Healthy adults, family or friends of ALS patients who are willing to complete a total of two clinic visits across one year, are also welcome. To be eligible, they must have no history of neurological disease but can carry a genetic mutation known to cause ALS, provided they have no disease symptoms.

All enrolled must have internet access in the home and access to either a smartphone or tablet.

Clinics involved with this study, in addition to the Barrow institute, are those also taking part in the Target ALS Postmortem Core and include Columbia University in New YorkGeorgetown University in Washington D.C., and University of California at San Diego. Contact and further site information is available here.

At visits, the researchers will perform clinical exams and collect the biological samples, which will stripped of identifying information and stored for use in future research. Blood samples also will be used to obtain DNA for genetic studies.

The first symptoms of ALS can occur at any age and vary in severity, and they usually include muscle weakness and wasting. Such symptoms can affect how patients speak or breathe. As the disease progresses, patients may experience slurred speech and difficulty in projecting the voice.

To gather data about these problems and how they may correlate with disease biomarkers, the researchers will collect voice samples, which will be recorded at home on a weekly basis as the patients speak to an application installed on a smartphone or tablet.

Every two weeks, about half of the patients and 30 healthy adults also will take at-home measurements of their vital capacity using spirometry, a test that measures how much air can be breathed out in one forced breath.

“There is a growing interest in the use of at home speech analytics to classify and monitor ALS patients, with recent studies indicating the value for these at home measures in both clinical research and clinical trial settings,” the researchers wrote.

“Our study will not only expand upon these early findings but also include at home spirometry measures of vital capacity to evaluate the ability to obtain reliable vital capacity measures at home,” they added.

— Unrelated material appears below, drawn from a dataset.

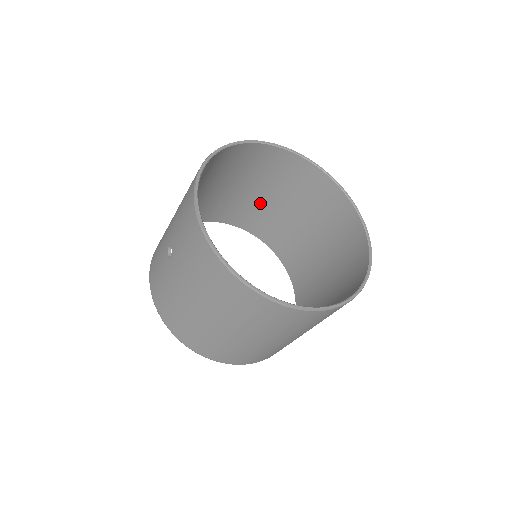
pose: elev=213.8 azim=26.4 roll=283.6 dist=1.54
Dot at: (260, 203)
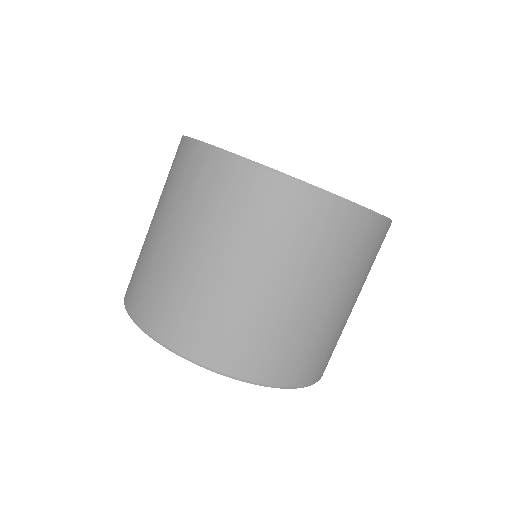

The trial is sponsored by Target ALS, a research foundation that supports the search for better ALS treatments.

“There is a long history of benefit for biorepositories with linked clinical data to be instrumental in research progress,” the investigators wrote. “Most studies that identify biomarkers or validate biomarkers for human diseases typically require banked samples that are linked to clinical information to determine sensitivity/specificity of the biomarker for that disease or to demonstrate change over course of disease.”